NAS drives aren’t really a valid backup plan - they’re more like a networked version of the other external drives you currently have. However, because they’re always-on-tiny-servers, they enable a few other useful things, notably, backing themselves up to cloud storage.
So, having just overhauled my own backup strategy, I can share:
- I have Dropbox but I mainly use it for collaboration rather than storage.
- I have a Time Machine clone of my laptop that gets done about… once a week. Not quite bootable, but good enough.

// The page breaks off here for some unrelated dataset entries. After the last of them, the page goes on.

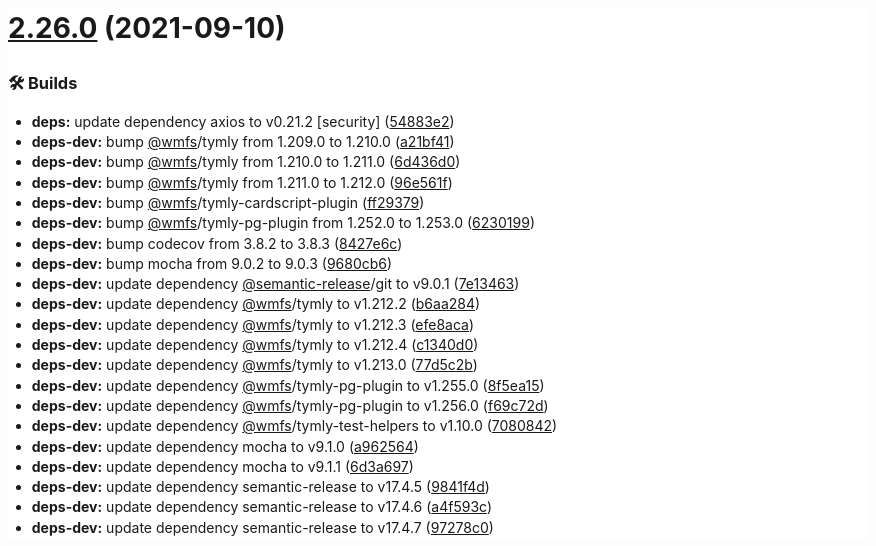 # [2.26.0](https://github.com/wmfs/tymly-solr-plugin/compare/v2.25.0...v2.26.0) (2021-09-10)


### 🛠 Builds

* **deps:** update dependency axios to v0.21.2 [security] ([54883e2](https://github.com/wmfs/tymly-solr-plugin/commit/54883e2545aab09dd0a258c2eb03a71baaaffff1))
* **deps-dev:** bump [@wmfs](https://github.com/wmfs)/tymly from 1.209.0 to 1.210.0 ([a21bf41](https://github.com/wmfs/tymly-solr-plugin/commit/a21bf41ac3de5aaf28ffb6165ee29df68b400f01))
* **deps-dev:** bump [@wmfs](https://github.com/wmfs)/tymly from 1.210.0 to 1.211.0 ([6d436d0](https://github.com/wmfs/tymly-solr-plugin/commit/6d436d04d249ea5151a36f83f139c420a2b01d3c))
* **deps-dev:** bump [@wmfs](https://github.com/wmfs)/tymly from 1.211.0 to 1.212.0 ([96e561f](https://github.com/wmfs/tymly-solr-plugin/commit/96e561fc74e108fec0c59c9c627ac58fdddfe3d5))
* **deps-dev:** bump [@wmfs](https://github.com/wmfs)/tymly-cardscript-plugin ([ff29379](https://github.com/wmfs/tymly-solr-plugin/commit/ff29379790460a596a52a17bb375824ca6adce46))
* **deps-dev:** bump [@wmfs](https://github.com/wmfs)/tymly-pg-plugin from 1.252.0 to 1.253.0 ([6230199](https://github.com/wmfs/tymly-solr-plugin/commit/6230199d26afb4b27ead48a5353d698411d08301))
* **deps-dev:** bump codecov from 3.8.2 to 3.8.3 ([8427e6c](https://github.com/wmfs/tymly-solr-plugin/commit/8427e6c3c966e1b66072dd716b215db639309fbd))
* **deps-dev:** bump mocha from 9.0.2 to 9.0.3 ([9680cb6](https://github.com/wmfs/tymly-solr-plugin/commit/9680cb6f4e1825d705c4ba4c6736e6580988414a))
* **deps-dev:** update dependency [@semantic-release](https://github.com/semantic-release)/git to v9.0.1 ([7e13463](https://github.com/wmfs/tymly-solr-plugin/commit/7e134631580c5cc8b114ff5463ab96a0ebd328a4))
* **deps-dev:** update dependency [@wmfs](https://github.com/wmfs)/tymly to v1.212.2 ([b6aa284](https://github.com/wmfs/tymly-solr-plugin/commit/b6aa284de3470156835a28e8a7b1526054ea67ba))
* **deps-dev:** update dependency [@wmfs](https://github.com/wmfs)/tymly to v1.212.3 ([efe8aca](https://github.com/wmfs/tymly-solr-plugin/commit/efe8aca76f209eb16d10368f3807a3ee9afc33ad))
* **deps-dev:** update dependency [@wmfs](https://github.com/wmfs)/tymly to v1.212.4 ([c1340d0](https://github.com/wmfs/tymly-solr-plugin/commit/c1340d0912596c4f251c662df0d1cbd0b67db8d9))
* **deps-dev:** update dependency [@wmfs](https://github.com/wmfs)/tymly to v1.213.0 ([77d5c2b](https://github.com/wmfs/tymly-solr-plugin/commit/77d5c2bdbe034d16259348def54ce574e7eb97fc))
* **deps-dev:** update dependency [@wmfs](https://github.com/wmfs)/tymly-pg-plugin to v1.255.0 ([8f5ea15](https://github.com/wmfs/tymly-solr-plugin/commit/8f5ea153ea7e309c0f28160b8fbb5cb0fac43ea4))
* **deps-dev:** update dependency [@wmfs](https://github.com/wmfs)/tymly-pg-plugin to v1.256.0 ([f69c72d](https://github.com/wmfs/tymly-solr-plugin/commit/f69c72d4a347817198a1ea09b8c5beb83f470f8e))
* **deps-dev:** update dependency [@wmfs](https://github.com/wmfs)/tymly-test-helpers to v1.10.0 ([7080842](https://github.com/wmfs/tymly-solr-plugin/commit/7080842b2da9fa4e6c62ad22e836a96ed1ef3f7f))
* **deps-dev:** update dependency mocha to v9.1.0 ([a962564](https://github.com/wmfs/tymly-solr-plugin/commit/a962564a53e89ac88130834e3ddb85189bc215fb))
* **deps-dev:** update dependency mocha to v9.1.1 ([6d3a697](https://github.com/wmfs/tymly-solr-plugin/commit/6d3a697cea19f2d0ace5572a45a2fafeee75eb51))
* **deps-dev:** update dependency semantic-release to v17.4.5 ([9841f4d](https://github.com/wmfs/tymly-solr-plugin/commit/9841f4d98fcfb0562b178010e108425952b96774))
* **deps-dev:** update dependency semantic-release to v17.4.6 ([a4f593c](https://github.com/wmfs/tymly-solr-plugin/commit/a4f593cec38dc2fdb15adc6ff7d7613bca3fbb85))
* **deps-dev:** update dependency semantic-release to v17.4.7 ([97278c0](https://github.com/wmfs/tymly-solr-plugin/commit/97278c0e30ba7126a86deb67b1d5f479f389b186))

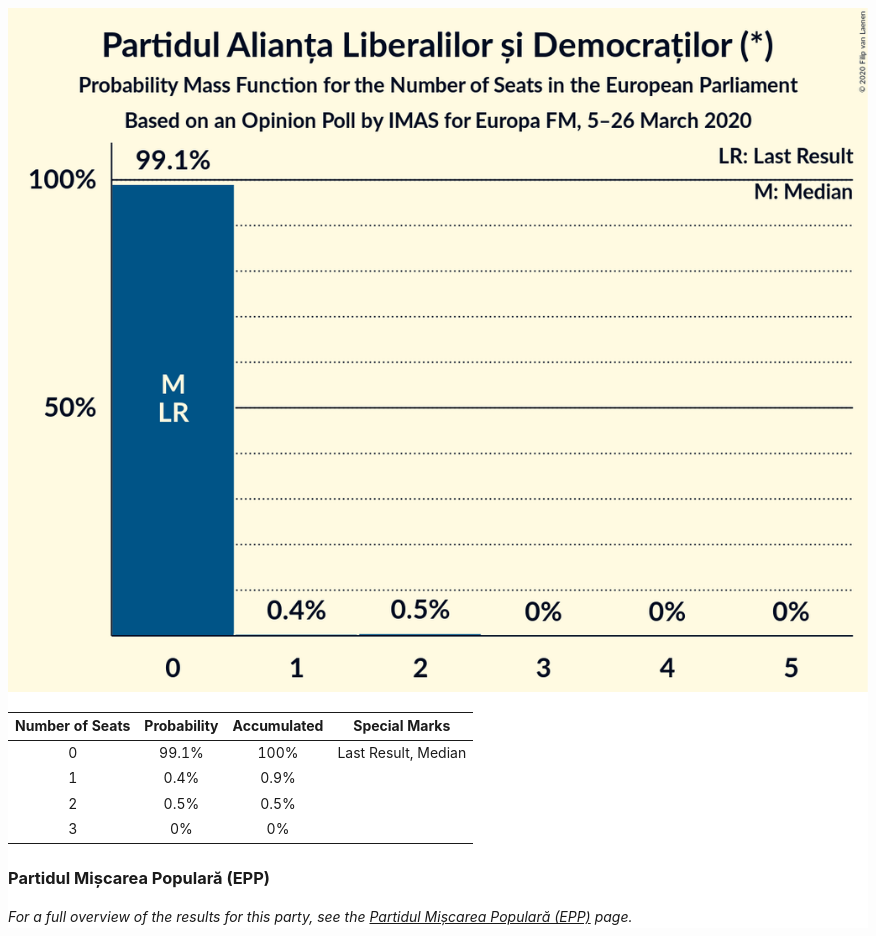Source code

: ![Graph with seats probability mass function not yet produced](2020-03-26-IMAS-seats-pmf-partidulalianțaliberalilorșidemocraților.png "Seats Probability Mass Function")

| Number of Seats | Probability | Accumulated | Special Marks |
|:---------------:|:-----------:|:-----------:|:-------------:|
| 0 | 99.1% | 100% | Last Result, Median |
| 1 | 0.4% | 0.9% |  |
| 2 | 0.5% | 0.5% |  |
| 3 | 0% | 0% |  |

### Partidul Mișcarea Populară (EPP)

*For a full overview of the results for this party, see the [Partidul Mișcarea Populară (EPP)](party-partidulmișcareapopularăepp.html) page.*

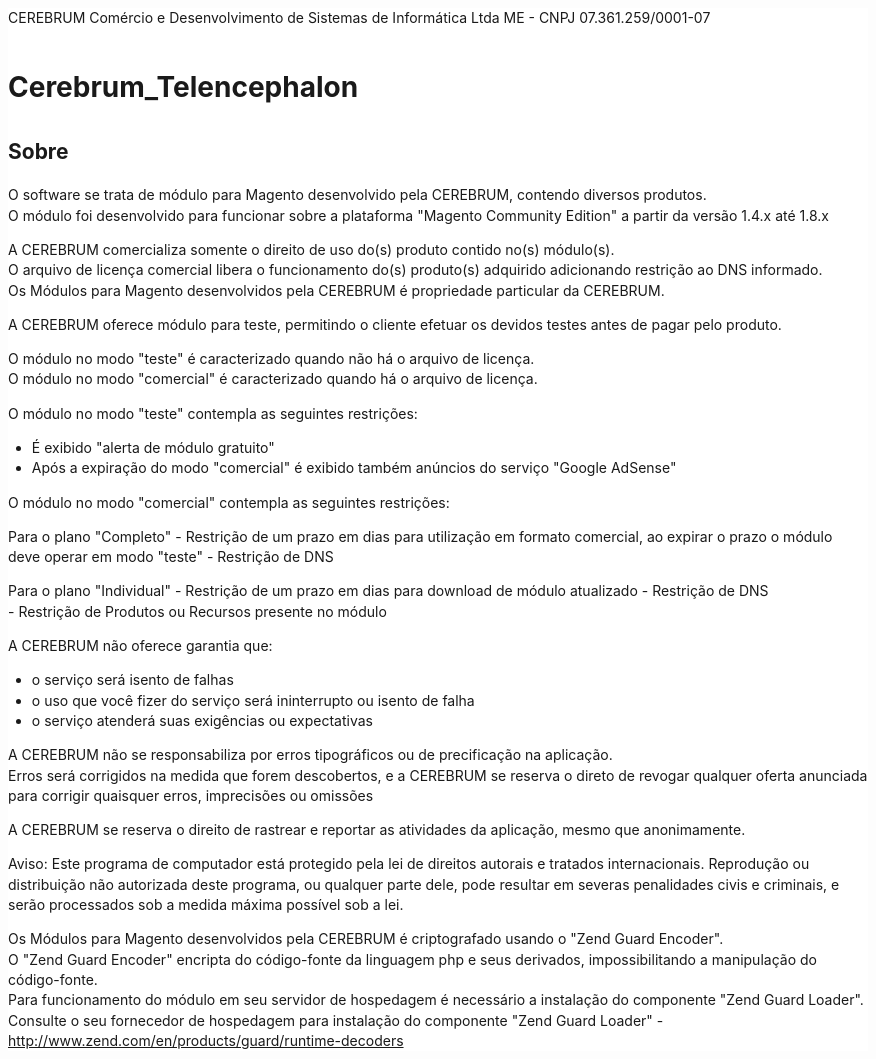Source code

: CEREBRUM Comércio e Desenvolvimento de Sistemas de Informática Ltda ME - CNPJ 07.361.259/0001-07

# Cerebrum_Telencephalon

## Sobre

O software se trata de módulo para Magento desenvolvido pela CEREBRUM, contendo diversos produtos.  
O módulo foi desenvolvido para funcionar sobre a plataforma "Magento Community Edition" a partir da versão 1.4.x até 1.8.x

A CEREBRUM comercializa somente o direito de uso do(s) produto contido no(s) módulo(s).  
O arquivo de licença comercial libera o funcionamento do(s) produto(s) adquirido adicionando restrição ao DNS informado.  
Os Módulos para Magento desenvolvidos pela CEREBRUM é propriedade particular da CEREBRUM.

A CEREBRUM oferece módulo para teste, permitindo o cliente efetuar os devidos testes antes de pagar pelo produto.  

O módulo no modo "teste" é caracterizado quando não há o arquivo de licença.  
O módulo no modo "comercial" é caracterizado quando há o arquivo de licença.

O módulo no modo "teste" contempla as seguintes restrições:

- É exibido "alerta de módulo gratuito"  
- Após a expiração do modo "comercial" é exibido também anúncios do serviço "Google AdSense"

O módulo no modo "comercial" contempla as seguintes restrições:

Para o plano "Completo"
	- Restrição de um prazo em dias para utilização em formato comercial, ao expirar o prazo o módulo deve operar em modo "teste"
	- Restrição de DNS  

Para o plano "Individual"
	- Restrição de um prazo em dias para download de módulo atualizado
	- Restrição de DNS  
	- Restrição de Produtos ou Recursos presente no módulo  

A CEREBRUM não oferece garantia que:  
- o serviço será isento de falhas  
- o uso que você fizer do serviço será ininterrupto ou isento de falha  
- o serviço atenderá suas exigências ou expectativas  

A CEREBRUM não se responsabiliza por erros tipográficos ou de precificação na aplicação.  
Erros será corrigidos na medida que forem descobertos, e a CEREBRUM se reserva o direto de revogar qualquer oferta anunciada para corrigir quaisquer erros, imprecisões ou omissões

A CEREBRUM se reserva o direito de rastrear e reportar as atividades da aplicação, mesmo que anonimamente.

Aviso: Este programa de computador está protegido pela lei de direitos autorais e tratados internacionais. Reprodução ou distribuição não autorizada deste programa, ou qualquer parte dele, pode resultar em severas penalidades civis e criminais, e serão processados ​​sob a medida máxima possível sob a lei.

Os Módulos para Magento desenvolvidos pela CEREBRUM é criptografado usando o "Zend Guard Encoder".  
O "Zend Guard Encoder" encripta do código-fonte da linguagem php e seus derivados, impossibilitando a manipulação do código-fonte.  
Para funcionamento do módulo em seu servidor de hospedagem é necessário a instalação do componente "Zend Guard Loader".  
Consulte o seu fornecedor de hospedagem para instalação do componente "Zend Guard Loader" - http://www.zend.com/en/products/guard/runtime-decoders
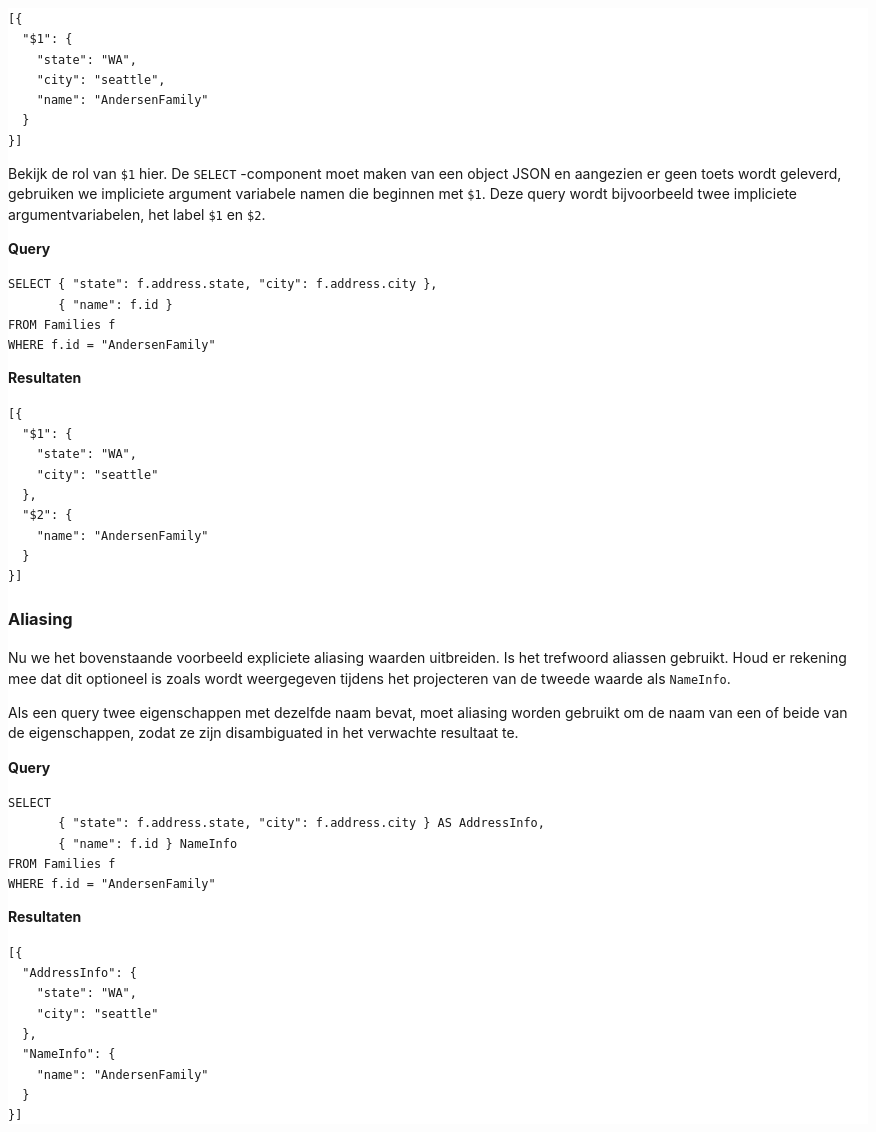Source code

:     [{
      "$1": {
        "state": "WA", 
        "city": "seattle", 
        "name": "AndersenFamily"
      }
    }]


Bekijk de rol van `$1` hier. De `SELECT` -component moet maken van een object JSON en aangezien er geen toets wordt geleverd, gebruiken we impliciete argument variabele namen die beginnen met `$1`. Deze query wordt bijvoorbeeld twee impliciete argumentvariabelen, het label `$1` en `$2`.

**Query**

    SELECT { "state": f.address.state, "city": f.address.city }, 
           { "name": f.id }
    FROM Families f 
    WHERE f.id = "AndersenFamily"

**Resultaten**

    [{
      "$1": {
        "state": "WA", 
        "city": "seattle"
      }, 
      "$2": {
        "name": "AndersenFamily"
      }
    }]


### <a name="aliasing"></a>Aliasing
Nu we het bovenstaande voorbeeld expliciete aliasing waarden uitbreiden. Is het trefwoord aliassen gebruikt. Houd er rekening mee dat dit optioneel is zoals wordt weergegeven tijdens het projecteren van de tweede waarde als `NameInfo`. 

Als een query twee eigenschappen met dezelfde naam bevat, moet aliasing worden gebruikt om de naam van een of beide van de eigenschappen, zodat ze zijn disambiguated in het verwachte resultaat te.

**Query**

    SELECT 
           { "state": f.address.state, "city": f.address.city } AS AddressInfo, 
           { "name": f.id } NameInfo
    FROM Families f 
    WHERE f.id = "AndersenFamily"

**Resultaten**

    [{
      "AddressInfo": {
        "state": "WA", 
        "city": "seattle"
      }, 
      "NameInfo": {
        "name": "AndersenFamily"
      }
    }]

- I have Arq running backups of everything in my home folder but iTunes off that machine to Backblaze B2 storage, fairly all-the-time. So that’s offsite versions of key things.
- I also have a 1TB usb drive that, like you, I don’t backup yet. It’s about ten years old and this just feels like a massive liability for all my offloaded photographs, and probably offloaded music stuff too. So my plan is to replace that with a big NAS with a pair of disks mirroring each other (RAID1). RAID is not backup, but it’s a guard against mechanical failure. And then I’m going to let the NAS software also back that up to Backblaze B2.
Coupled with: a lot of my life is online (GMail) or code (Github) and can be recovered somehow via those means.
That covers multiple locations and strategies for all my key stuff, and I think that’s a good start. (Of course, Gary Bernhardt would point out at this point that if you haven’t tried to restore from one of your backups, it can’t really be counted as backup, but I’m a trusting sort).